Drosophila embryogenesis
Morphogenesis is how an organism gets its shape. In flies, this is regulated by genes which are tightly coupled to force-generating proteins throughout the embryo. We use machine learning to analyze movies of developing Drosophila embryos and discover equations governing the dynamics of morphogenesis. Using this model, we identify a genetic signaling pathway which sets the stage for embryo development. Collaboration with Michel Fruchart (ESPCI Gulliver), Vincenzo Vitelli (UChicago), and Streichan Lab (UCSB)
Adherent cell mechanics
Cell behavior is driven by biochemical processes involving many different proteins. Using machine learning, we investigate links between specific proteins and mechanics and find that one protein, zyxin, is all you need to predict cellular forces. From this, we build interpretable continuum models which capture cell behavior by incorporating biochemical complexity. Collaboration with Matthew Schmitt (UChicago), Vincenzo Vitelli (UChicago), and Gardel (UChicago) and Oakes (Loyola Chicago) labs.Wakes and shocks
How does a material respond to a local disturbance, impurity, or excitation? The answer depends on the nature of the disturbance and the material properties. Alongside collaborators from ENS Lyon and UVA, we have investigated properties of wakes in shocks in a range of contexts using tools from physics and machine learing.
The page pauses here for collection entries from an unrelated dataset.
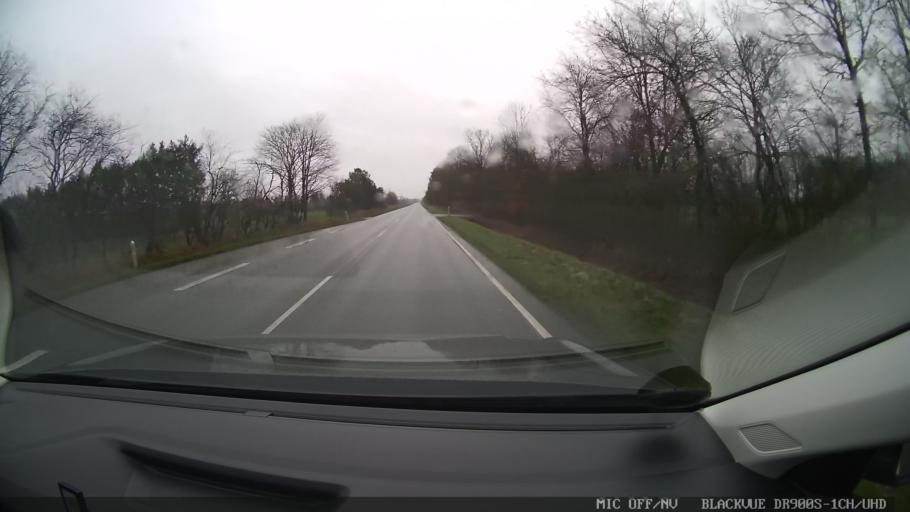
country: DK
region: Central Jutland
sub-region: Herning Kommune
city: Avlum
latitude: 56.2900
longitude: 8.9169
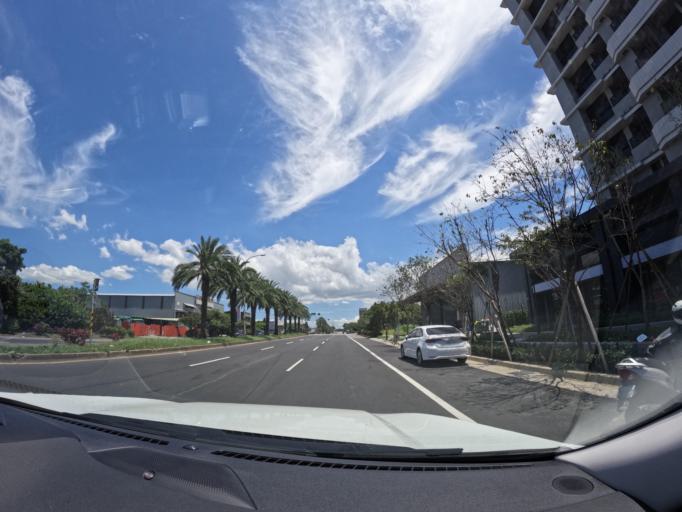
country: TW
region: Taipei
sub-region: Taipei
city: Banqiao
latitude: 25.0936
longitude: 121.3793
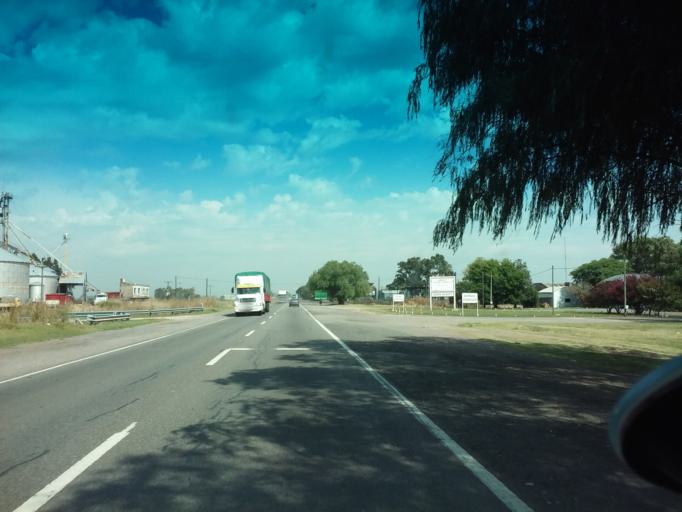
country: AR
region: Buenos Aires
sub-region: Partido de Carlos Casares
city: Carlos Casares
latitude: -35.6327
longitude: -61.3442
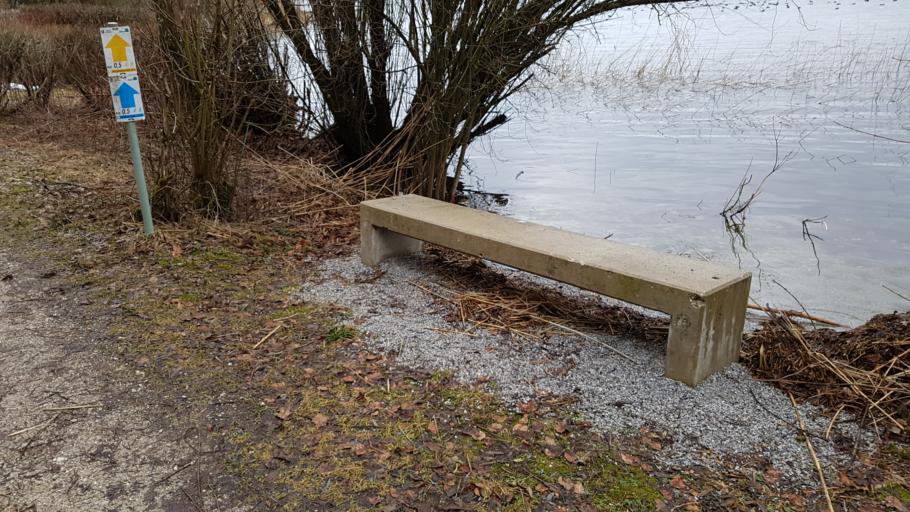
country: AT
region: Salzburg
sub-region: Politischer Bezirk Salzburg-Umgebung
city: Henndorf am Wallersee
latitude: 47.9076
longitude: 13.1774
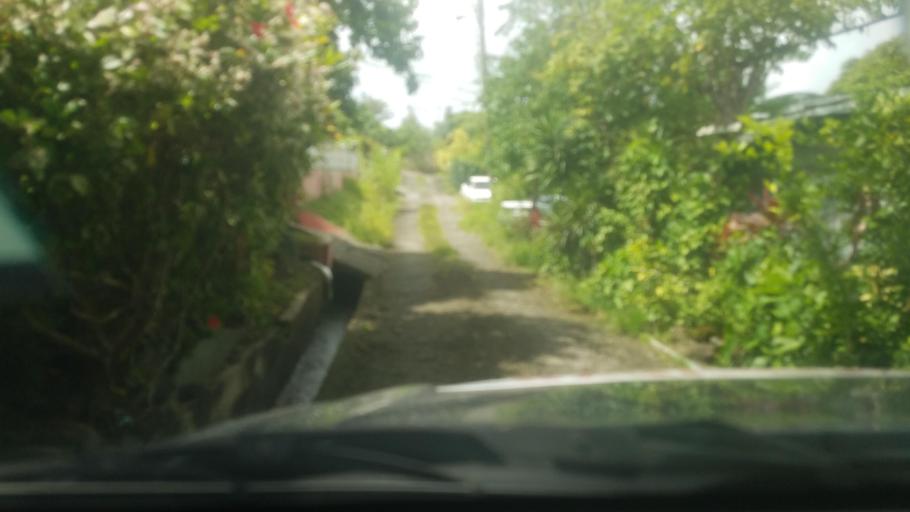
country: LC
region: Laborie Quarter
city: Laborie
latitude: 13.7485
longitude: -60.9951
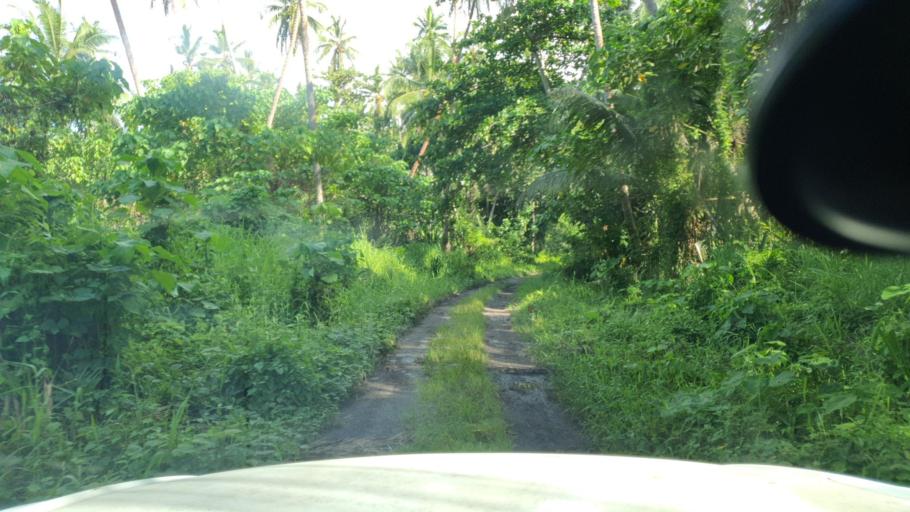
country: SB
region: Guadalcanal
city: Honiara
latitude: -9.2887
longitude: 159.7657
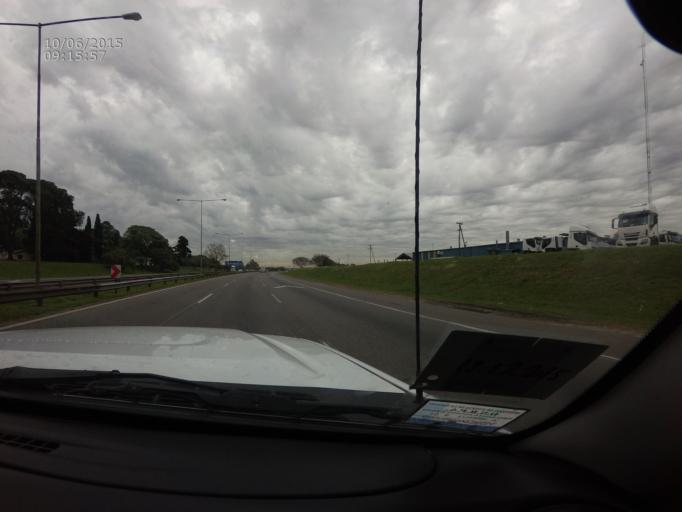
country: AR
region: Buenos Aires
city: Belen de Escobar
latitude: -34.3186
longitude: -58.8658
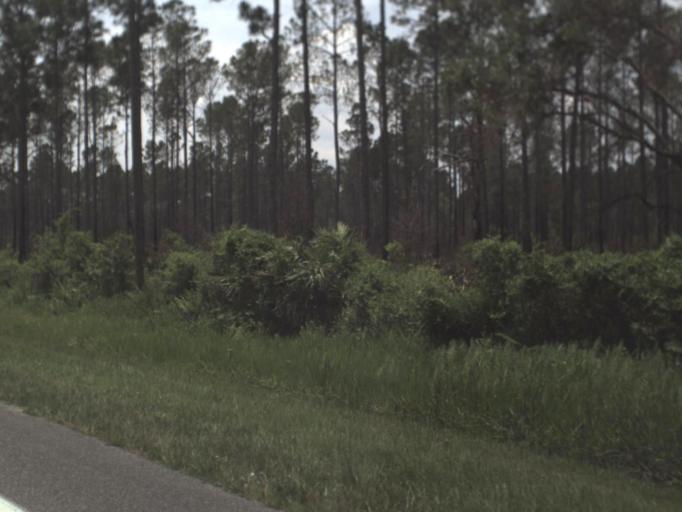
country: US
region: Florida
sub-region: Putnam County
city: Palatka
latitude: 29.5061
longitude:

Nonlinear waves in non-reciprocal solids
Out-of-equilibrium systems break many assumptions of classical continuum mechanics, such as detailed balance, requiring new approaches to model-building. Using a microfluidics experiment as a case study, we learn nonlinear dynamics directly from data using neural operators and sparse regression. We trace the origin of a novel term in the extracted equations to non-reciprocal hydrodynamic interactions between droplets. Collaboration with Alexis Poncet (ENS Lyon), Denis Bartolo (ENS Lyon), and Vincenzo Vitelli (Chicago).